Androstadienol

Clinical data
- Other names: 5,16-Androstadien-3β-ol
- ATC code: None;

Identifiers
- IUPAC name (3S,8S,9S,10R,13R,14S)-10,13-dimethyl-2,3,4,7,8,9,10,11,12,13,14,15-dodecahydro-1H-cyclopenta[a]phenanthren-3-ol;
- CAS Number: 1224-94-8;
- PubChem CID: 150900;
- ChemSpider: 133002;
- CompTox Dashboard (EPA): DTXSID40924155 ;

Chemical and physical data
- Formula: C_{19}H_{28}O
- Molar mass: 272.432 g·mol^{−1}
- 3D model (JSmol): Interactive image;
- SMILES C[C@@]12CC[C@H]3[C@@H](CC=C4C[C@@H](O)CC[C@]34C)[C@@H]2CC=C1;
- InChI InChI=1S/C19H28O/c1-18-9-3-4-16(18)15-6-5-13-12-14(20)7-11-19(13,2)17(15)8-10-18/h3,5,9,14-17,20H,4,6-8,10-12H2,1-2H3/t14-,15-,16-,17-,18-,19-/m0/s1; Key:QVHPTAJAHUONLV-DYKIIFRCSA-N;

= Androstadienol =

Chemical compound

Androstadienol, or androsta-5,16-dien-3β-ol, is a 16-androstene class endogenous steroid, pheromone, and chemical intermediate to several other pheromones that is found in the sweat of both men and women.

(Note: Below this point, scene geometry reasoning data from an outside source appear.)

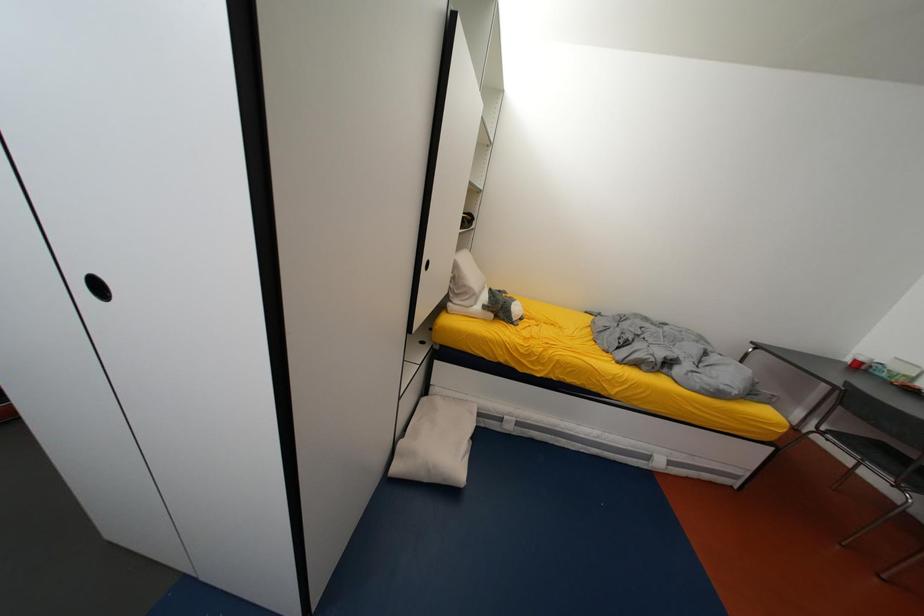
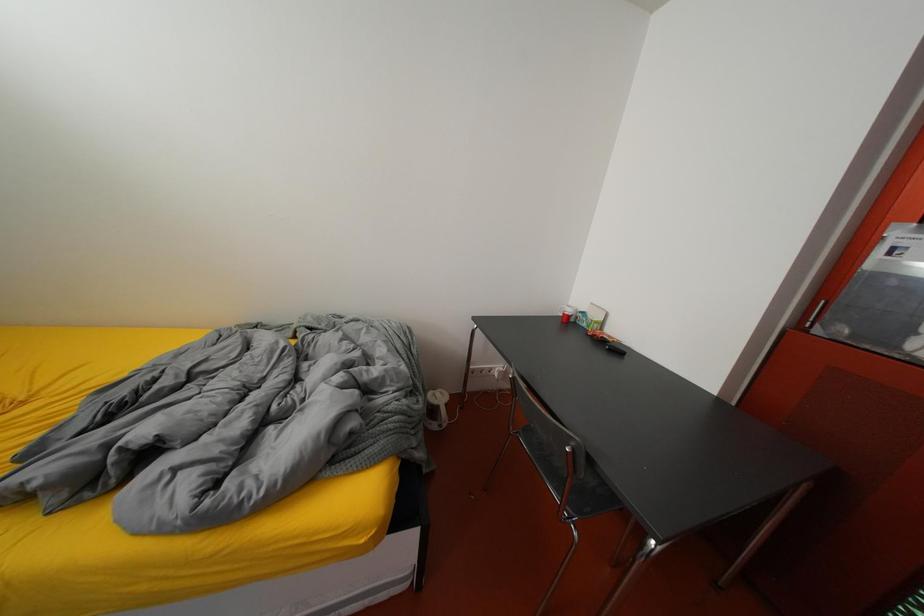
Which direction would the cameraman need to move to produce the second image?

The cameraman walked toward right, forward.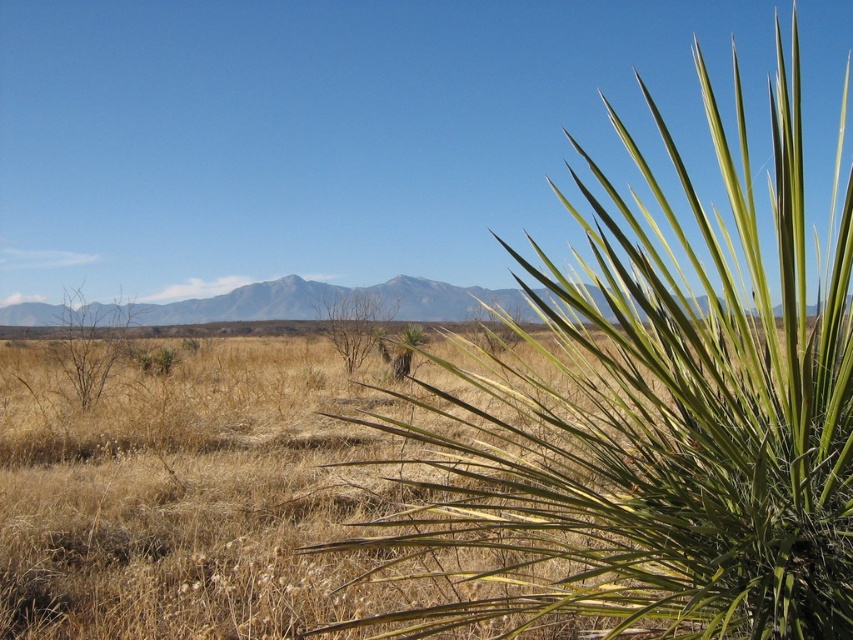
Question: Is brown dry bush at left bigger than brown dry at center?

Choices:
 (A) no
 (B) yes

Answer: (A)

Question: Which point is closer to the camera?

Choices:
 (A) green leafy plant at right
 (B) brown dry at center

Answer: (A)

Question: Among these points, which one is nearest to the camera?

Choices:
 (A) (750, 259)
 (B) (57, 342)

Answer: (A)

Question: Can you confirm if green leafy plant at right is positioned to the right of brown dry bush at left?

Choices:
 (A) no
 (B) yes

Answer: (B)

Question: From the image, what is the correct spatial relationship of brown dry bush at left in relation to brown dry at center?

Choices:
 (A) above
 (B) below

Answer: (B)

Question: Which point is farther to the camera?

Choices:
 (A) (354, 356)
 (B) (437, 522)
 (C) (62, 340)

Answer: (A)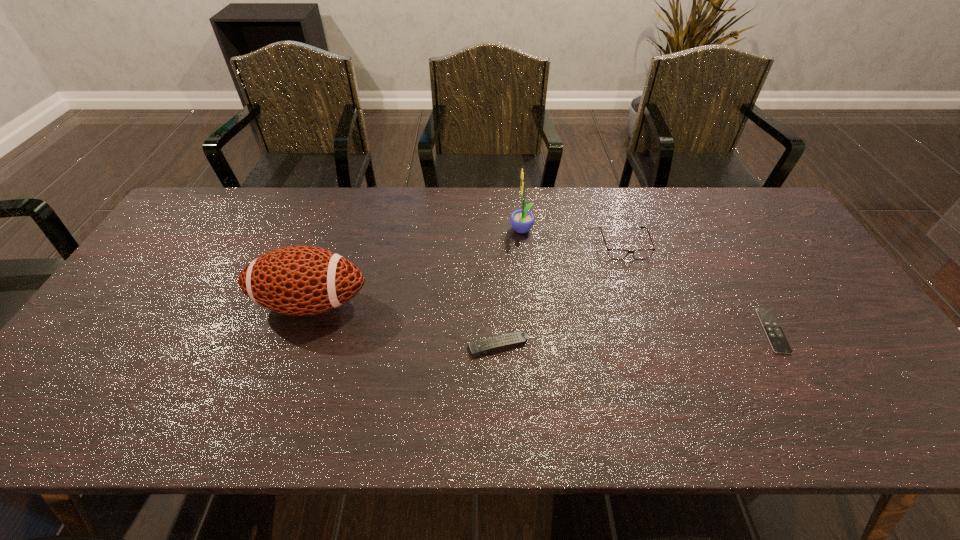
The height and width of the screenshot is (540, 960). What are the coordinates of `sunflower` in the screenshot? It's located at (522, 221).

Image resolution: width=960 pixels, height=540 pixels. I want to click on the leftmost object, so click(296, 280).

Locate an element on the screen. The height and width of the screenshot is (540, 960). the fourth shortest object is located at coordinates (296, 280).

The height and width of the screenshot is (540, 960). What are the coordinates of `the second object from right to left` in the screenshot? It's located at (618, 254).

This screenshot has height=540, width=960. Identify the location of spectacles. (618, 254).

The image size is (960, 540). Find the location of `the second shortest object`. the second shortest object is located at coordinates (481, 346).

At what (x,y) coordinates should I click in order to perform the action: click on the taller remote control. Please return your answer as a coordinate pair (x, y). The height and width of the screenshot is (540, 960). Looking at the image, I should click on (481, 346).

You are a GUI agent. You are given a task and a screenshot of the screen. Output one action in this format:
    pyautogui.click(x=<x>, y=<y>)
    Task: Click on the shortest object
    The height and width of the screenshot is (540, 960).
    Given the screenshot: What is the action you would take?
    pyautogui.click(x=778, y=342)

This screenshot has height=540, width=960. Find the location of `the rightmost object`. the rightmost object is located at coordinates (778, 342).

The height and width of the screenshot is (540, 960). I want to click on free region located on the front-facing side of the sunflower, so click(456, 231).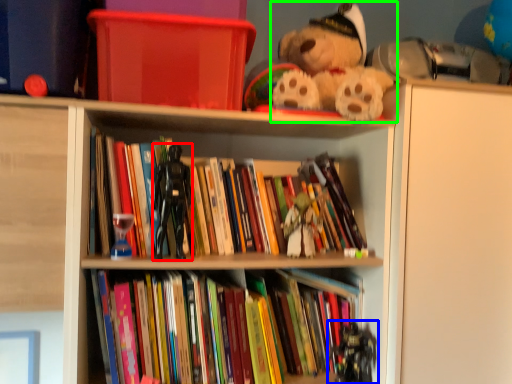
Question: Based on their relative distances, which object is nearer to miniature (highlighted by a red box)? Choose from toy (highlighted by a blue box) and teddy bear (highlighted by a green box).

Choices:
 (A) toy
 (B) teddy bear

Answer: (B)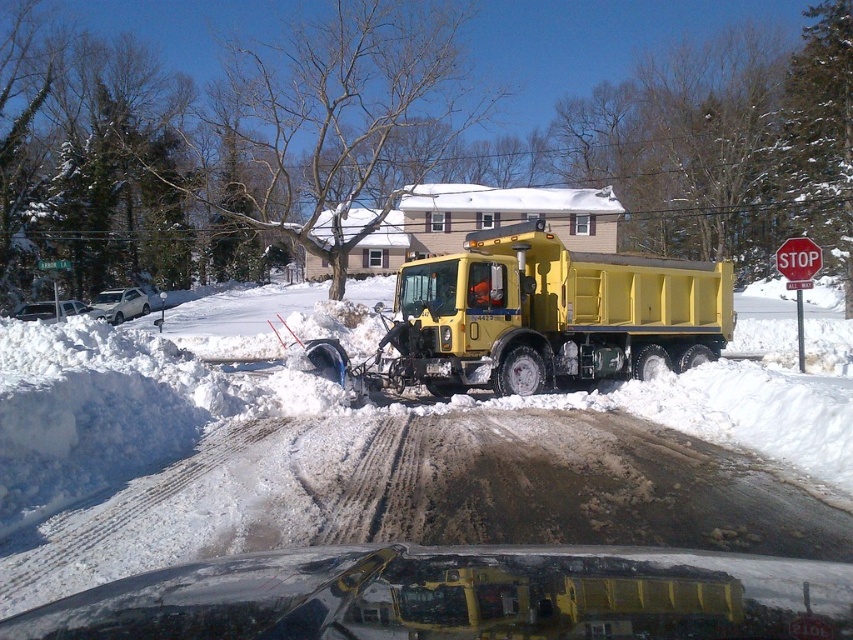
Question: Does white fluffy snow at center appear under red plastic stop sign at upper right?

Choices:
 (A) no
 (B) yes

Answer: (B)

Question: In this image, where is white fluffy snow at center located relative to red plastic stop sign at upper right?

Choices:
 (A) right
 (B) left

Answer: (B)

Question: Among these points, which one is nearest to the camera?

Choices:
 (A) (637, 273)
 (B) (787, 240)

Answer: (A)

Question: Considering the real-world distances, which object is closest to the white fluffy snow at center?

Choices:
 (A) yellow matte/snowplow at center
 (B) red plastic stop sign at upper right

Answer: (A)

Question: Is white fluffy snow at center to the left of yellow matte/snowplow at center from the viewer's perspective?

Choices:
 (A) yes
 (B) no

Answer: (A)

Question: Which object appears closest to the camera in this image?

Choices:
 (A) yellow matte/snowplow at center
 (B) red plastic stop sign at upper right

Answer: (A)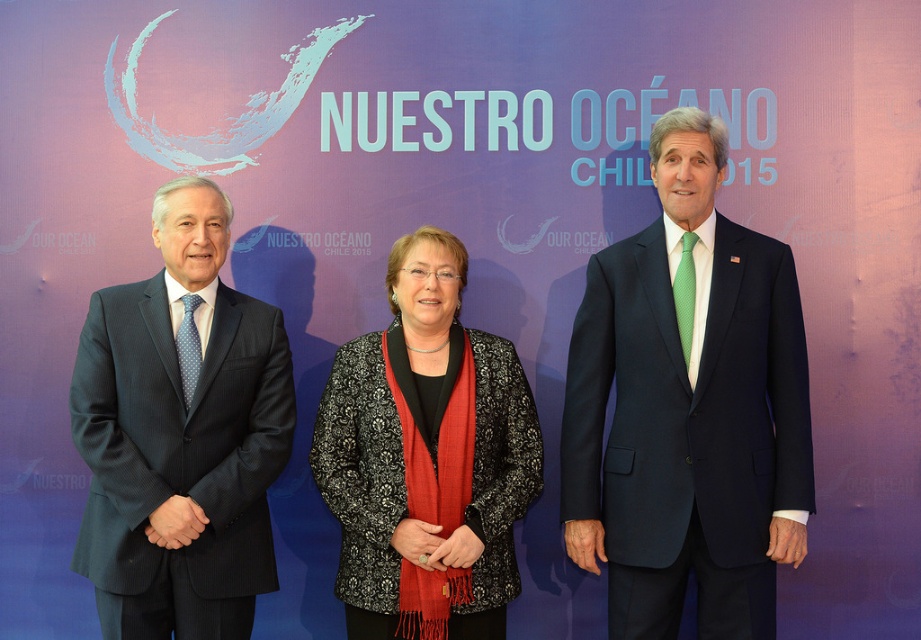
Between point (659, 534) and point (227, 544), which one is positioned in front?

Point (659, 534)

Is navy blue suit at center bigger than dark blue pinstripe suit at left?

Yes, navy blue suit at center is bigger than dark blue pinstripe suit at left.

The image size is (921, 640). I want to click on navy blue suit at center, so click(688, 406).

Which is more to the right, navy blue suit at center or black textured jacket at center?

Positioned to the right is navy blue suit at center.

Is navy blue suit at center wider than black textured jacket at center?

Yes.

From the picture: Who is more distant from viewer, (x=577, y=392) or (x=493, y=589)?

Positioned behind is point (x=577, y=392).

Where is `navy blue suit at center`? Image resolution: width=921 pixels, height=640 pixels. navy blue suit at center is located at coordinates (688, 406).

Is dark blue pinstripe suit at left above black textured jacket at center?

Yes, dark blue pinstripe suit at left is above black textured jacket at center.

Between point (203, 371) and point (325, 480), which one is positioned in front?

Point (203, 371)

Does point (239, 593) lie behind point (363, 545)?

No, (239, 593) is closer to viewer.

Locate an element on the screen. dark blue pinstripe suit at left is located at coordinates [181, 435].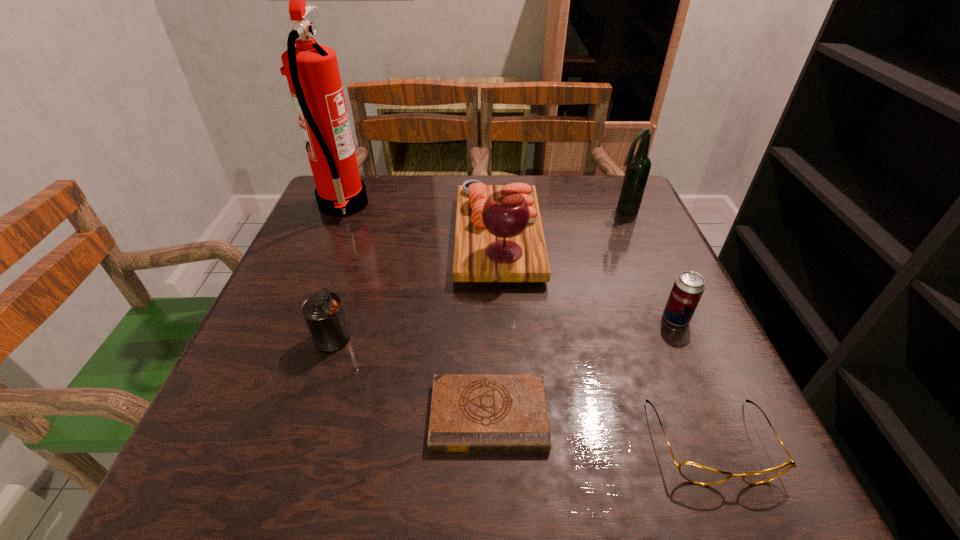
Select which object is the closest to the shortest object. Please provide its 2D coordinates. Your answer should be formatted as a tuple, i.e. [(x, y)], where the tuple contains the x and y coordinates of a point satisfying the conditions above.

[(693, 472)]

At what (x,y) coordinates should I click in order to perform the action: click on free location that satisfies the following two spatial constraints: 1. on the back side of the beer can; 2. on the left side of the can. Please return your answer as a coordinate pair (x, y). The height and width of the screenshot is (540, 960). Looking at the image, I should click on (339, 318).

You are a GUI agent. You are given a task and a screenshot of the screen. Output one action in this format:
    pyautogui.click(x=<x>, y=<y>)
    Task: Click on the free spot that satisfies the following two spatial constraints: 1. with the nozzle aimed from the tallest object; 2. on the back side of the platter
    This screenshot has height=540, width=960.
    Given the screenshot: What is the action you would take?
    pyautogui.click(x=329, y=238)

Find the location of a particular element. This screenshot has width=960, height=540. vacant area that satisfies the following two spatial constraints: 1. with the nozzle aimed from the sixth shortest object; 2. on the left side of the fire extinguisher is located at coordinates (342, 209).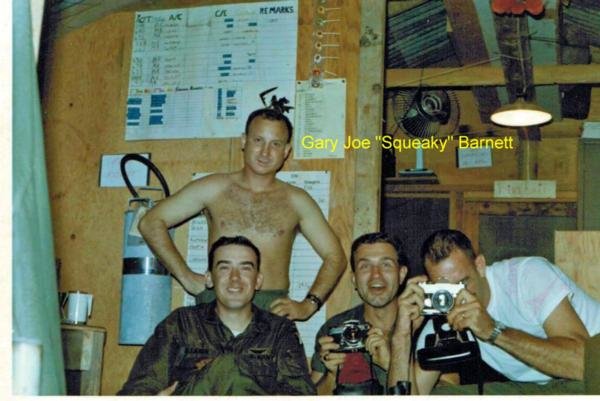
This screenshot has width=600, height=401. Identify the location of base of fan. (413, 168).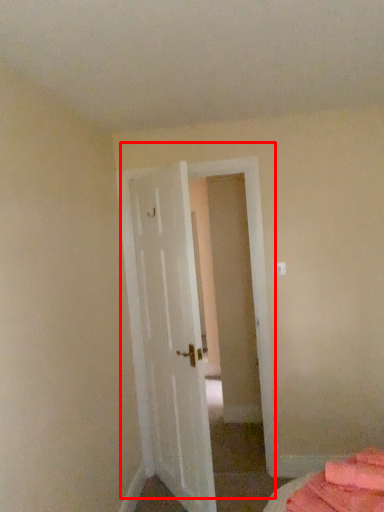
Question: From the image's perspective, where is door (annotated by the red box) located in relation to bed in the image?

Choices:
 (A) above
 (B) below

Answer: (A)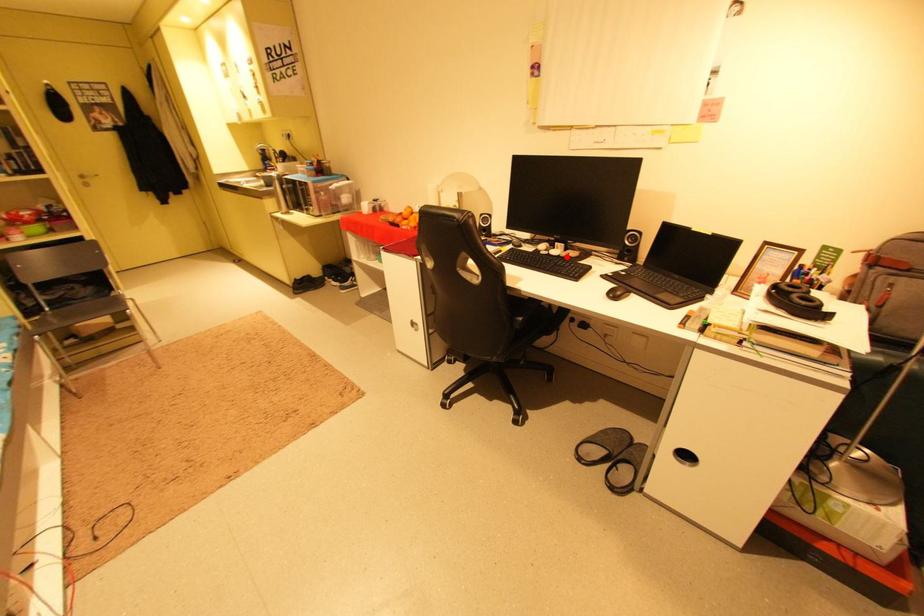
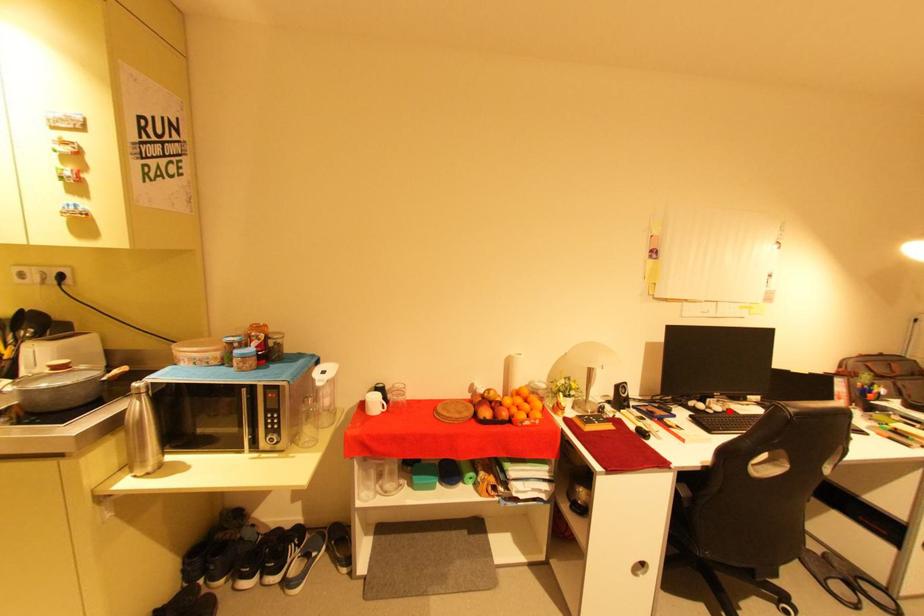
I am providing you with two images of the same scene from different viewpoints. A red point is marked on the first image and another point is marked on the second image. Is the marked point in image1 the same physical position as the marked point in image2?

Yes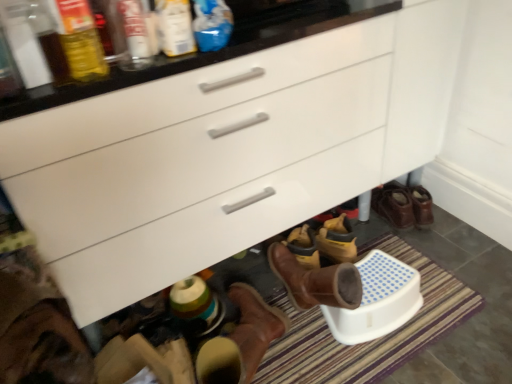
Question: From the image's perspective, is matte glass bottle at upper left, which ranks as the fourth bottle in right-to-left order, positioned above or below translucent plastic bottle at upper left, which appears as the second bottle when viewed from the left?

Choices:
 (A) below
 (B) above

Answer: (A)

Question: Is matte glass bottle at upper left, which ranks as the fourth bottle in right-to-left order, taller or shorter than translucent plastic bottle at upper left, the third bottle from the right?

Choices:
 (A) tall
 (B) short

Answer: (B)

Question: Which of these objects is positioned closest to the striped carpet at lower center?

Choices:
 (A) matte plastic bottle at upper center, positioned as the second bottle in right-to-left order
 (B) blue plastic bottle at upper center, which appears as the first bottle when viewed from the right
 (C) matte glass bottle at upper left, which ranks as the fourth bottle in right-to-left order
 (D) translucent plastic bottle at upper left, the third bottle from the right
 (E) brown leather boots at lower right

Answer: (E)

Question: Which is farther from the blue plastic bottle at upper center, the fourth bottle in the left-to-right sequence?

Choices:
 (A) striped carpet at lower center
 (B) translucent plastic bottle at upper left, the third bottle from the right
 (C) matte plastic bottle at upper center, positioned as the second bottle in right-to-left order
 (D) matte glass bottle at upper left, which ranks as the fourth bottle in right-to-left order
 (E) brown leather boots at lower right

Answer: (E)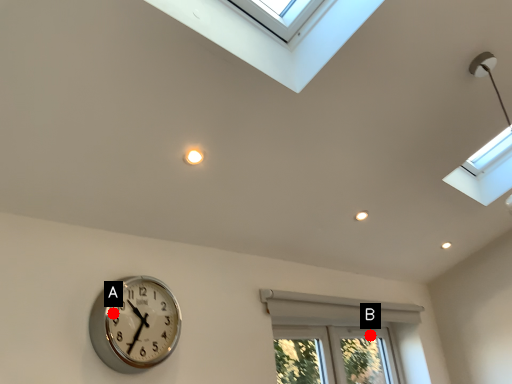
Question: Two points are circled on the image, labeled by A and B beside each circle. Which of the following is the farthest from the observer?

Choices:
 (A) A is further
 (B) B is further

Answer: (B)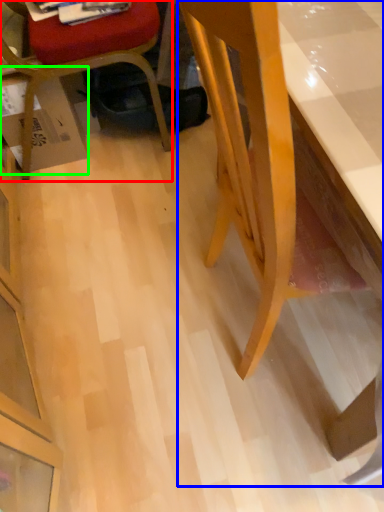
Question: Which object is positioned closest to chair (highlighted by a red box)? Select from desk (highlighted by a blue box) and cardboard box (highlighted by a green box).

Choices:
 (A) desk
 (B) cardboard box

Answer: (B)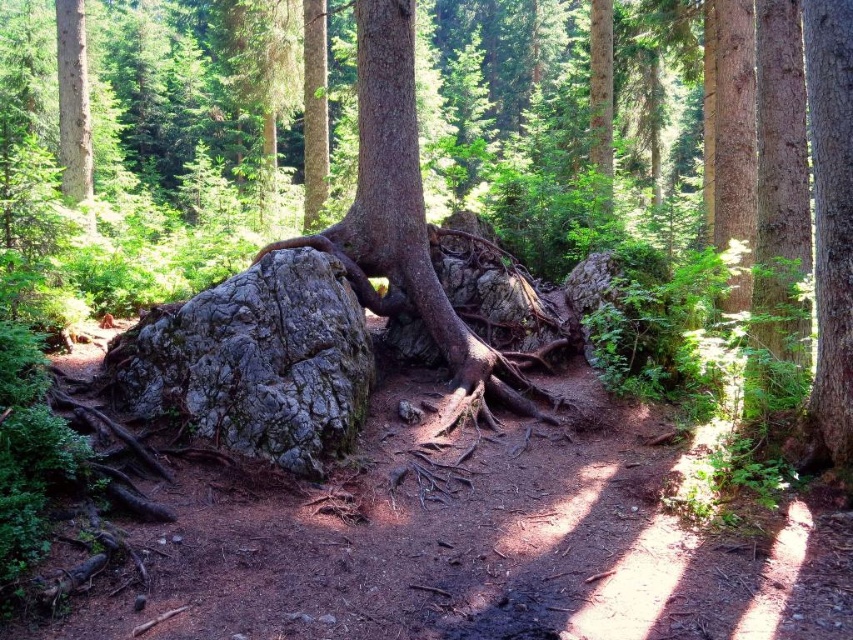
You are a hiker trying to navigate through the forest. You see the gray rough rock at center and the gray rough boulder at center. Which one is positioned to the right side from your perspective?

The gray rough rock at center is to the right of the gray rough boulder at center, so the gray rough rock at center is positioned to the right side.

You are a hiker who wants to climb the gray rough rock at center and the gray rough boulder at center. Based on their sizes, which one do you think is easier to climb?

The gray rough boulder at center is shorter than the gray rough rock at center, so it might be easier to climb.

You are a hiker who wants to place a small backpack on the gray rough rock at center and gray rough boulder at center. Which one can you place it on without it falling off?

The gray rough rock at center is positioned over gray rough boulder at center, so placing the backpack on the gray rough rock at center may cause it to fall off. The gray rough boulder at center is a more stable option.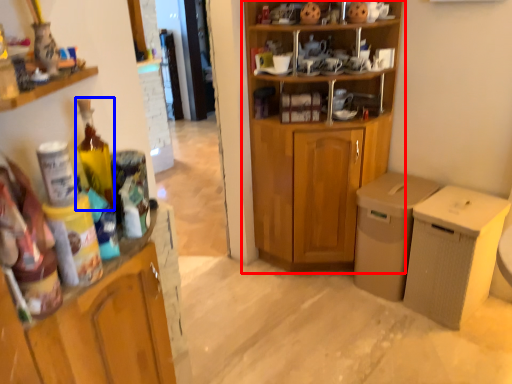
Question: Which object appears closest to the camera in this image, cupboard (highlighted by a red box) or bottle (highlighted by a blue box)?

Choices:
 (A) cupboard
 (B) bottle

Answer: (B)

Androstadienol and androstadienone are odorless compounds secreted by the apocrine glands, and via conversion into the more powerfully-odorous androstenone and androstenol (catalyzed by aerobic corynebacteria, particularly Corynebacterium xerosis, in men, and Micrococcaceae spp. in women), are considered to be mainly responsible for the "musky" component of axillary (underarm) odor. Androstadienol is synthesized from pregnenolone by the 16-ene-synthetase activity of CYP17A1, and is converted into androstadienone by 3β-hydroxysteroid dehydrogenase. Male sweat contains approximately five times as much androstenone as does female sweat, which can be explained by sex differences in androstadienol and androstadienone production.

Androstadienone, which is produced from androstadienol, has been found to affect brain activity. Specifically, it has been found to activate the hypothalamus, most maximally the medial preoptic and anterior hypothalamic areas, in heterosexual women and homosexual men, but not in heterosexual men (who instead experienced hypothalamic activation in response to smelling estratetraenol, an estrogen-related pheromone, while heterosexual women and homosexual men did not). It has also been found to activate the anterior area of the inferior lateral prefrontal cortex, the superior temporal cortex, and olfactory areas. The affected brain areas are thought to be involved in sexual behavior, attention, visual perception/recognition, and social cognition.